◆ **Your assignment**
Your answer should be one number: the count of lines in these entries that hold the word "administrators".

◆ **Dataset extract**

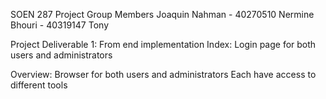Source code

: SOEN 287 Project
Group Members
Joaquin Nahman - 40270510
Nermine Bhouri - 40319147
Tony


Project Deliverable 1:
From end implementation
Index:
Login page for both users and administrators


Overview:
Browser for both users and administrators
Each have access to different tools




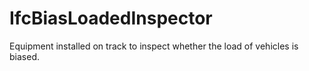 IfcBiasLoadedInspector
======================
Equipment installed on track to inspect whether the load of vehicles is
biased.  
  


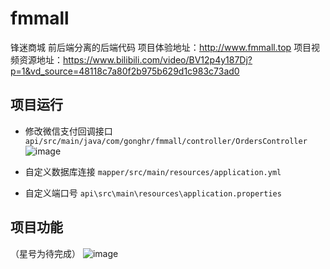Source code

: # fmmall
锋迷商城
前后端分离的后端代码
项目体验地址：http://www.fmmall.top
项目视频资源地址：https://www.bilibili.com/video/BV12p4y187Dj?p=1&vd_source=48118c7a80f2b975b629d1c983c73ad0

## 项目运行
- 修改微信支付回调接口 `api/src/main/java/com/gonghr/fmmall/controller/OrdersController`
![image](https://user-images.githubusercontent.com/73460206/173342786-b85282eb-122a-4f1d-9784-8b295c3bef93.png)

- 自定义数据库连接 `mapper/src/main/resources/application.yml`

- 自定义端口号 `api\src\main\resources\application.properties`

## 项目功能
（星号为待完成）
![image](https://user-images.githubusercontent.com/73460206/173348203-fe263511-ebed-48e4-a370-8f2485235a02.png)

◆ **Expected answer**
2